Figure 4: Duration and total number of episodes of all infectious illness in FAS. After enrollment, subjects received BYBG or placebo at the indicated dose for 12 weeks. Both BYBG groups had significantly fewer (p < 0.0001) common childhood illness episodes and total days with common childhood illness symptoms than the placebo group (p < 0.0001). There was no significant difference between the two BYBG groups for either measure.
Research conducted over the past 10 years has suggested that supplementing a healthy diet with BYBG may have beneficial effects on the human immune system. This has been demonstrated in previous studies as a reduction in the incidence of URTI symptoms in adults supplemented with BYBG [7-10]. Talbott et al. [10] reported that after 2 weeks of BYBG supplementation in stressed, otherwise healthy adults, only 8-10% of subjects reported URTI symptoms while 32% of the placebo group reported URTI symptoms. Auinger et al reported β- glucan could reduce the number of symptomatic common cold infections by 25% as compared to placebo in the people with at least three colds in the last 6 months [14]. Additionally, in three separate studies in children between the ages of 3 and 12 years [15-17], BYBG supplementation resulted in a reduced incidence and duration of acute respiratory infection (ARI). Richter et al reported that the production of lysozyme, CRP and calprotectin significantly increased in glucantreated children from 8 to 12 years old [16].

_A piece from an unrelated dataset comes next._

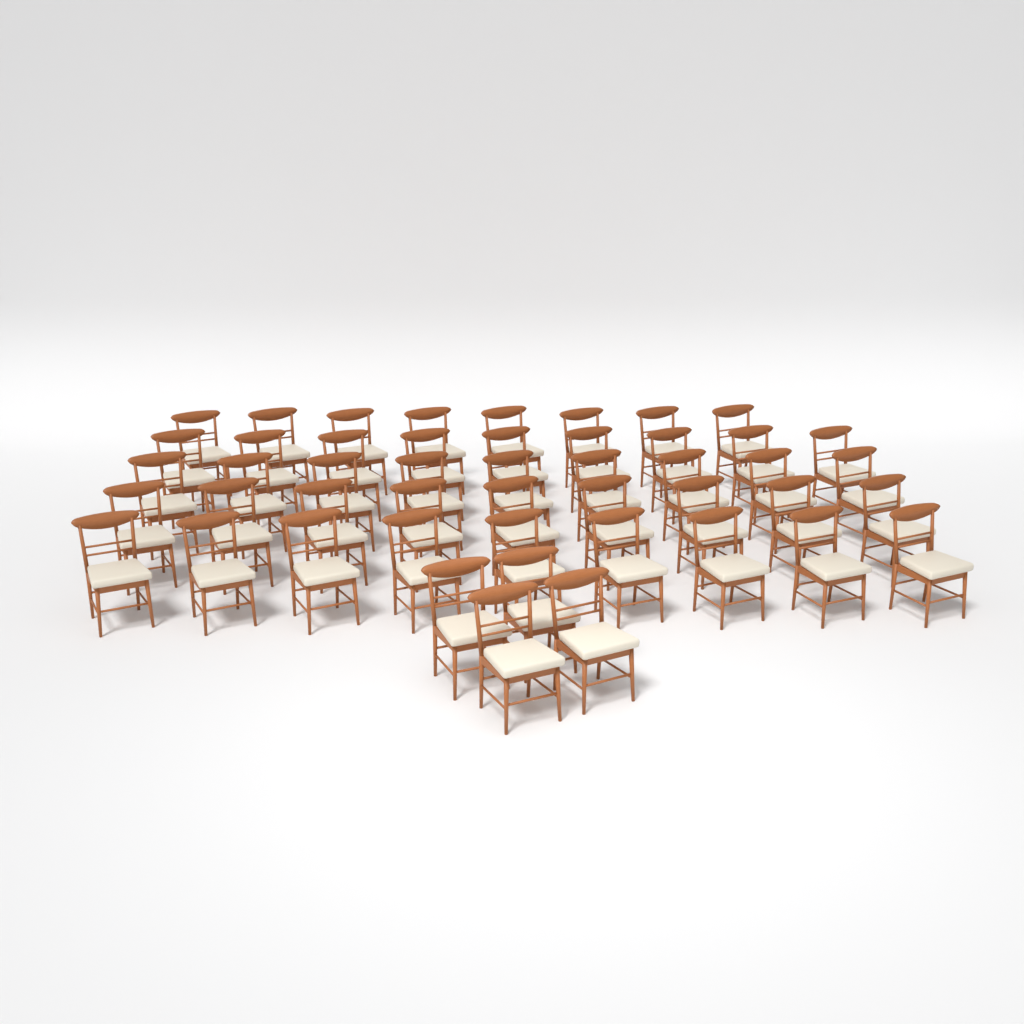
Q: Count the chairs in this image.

This study was designed to answer the question of whether supplementing a normal diet with BYBG in children aged 1-4 year in a daycare in China would have a similar beneficial effect on the health status of the children during the cold/flu season. Here we report that BYBG supplementation during a 12-week study improved the health status of the children in the treatment group as measured by a reduction in incidence and duration of infectious illness compared to placebo. Eighty-five percent of children in the placebo group reported one or more episode of infectious illness during the 12-week study compared with only 47% and 32% of children in the BYBG supplementation groups. Further, the incidence and duration of URTI in the BYBG supplementation groups was significantly lower than in the placebo group. Two doses (75 mg/d and 35 mg/d) of BYBG were evaluated in this trial for safety and efficacy and no difference in any outcome or safety parameter was observed. Both doses were well tolerated. Therefore we suggest that the 35 mg/d dose is sufficient for children between 12 and 48 months of age to observe optimal benefit during the cold and flu season. Since this study was limited to a singlecenter trial in Beijing, future work should expand the study population into other larger districts to confirm the result of the study. Additionally, future trials would benefit from evaluating some biomarkers of immune status as further evidence of efficacy. In the pediatric population this presents some challenges including enrollment barriers when invasive techniques are used (i.e., blood collection), but options for investigation of biomarkers in noninvasively collected body fluids (saliva, urine, feces) could be explored. Combining monitoring infection status with an immune biomarker would strengthen future studies in this area. However, despite these limitations of the study we believe that BYBG supplementation in children could decrease the incidence and severity of infectious illness during the cold/flu season, alleviating some of the burden on parents of caring for sick children.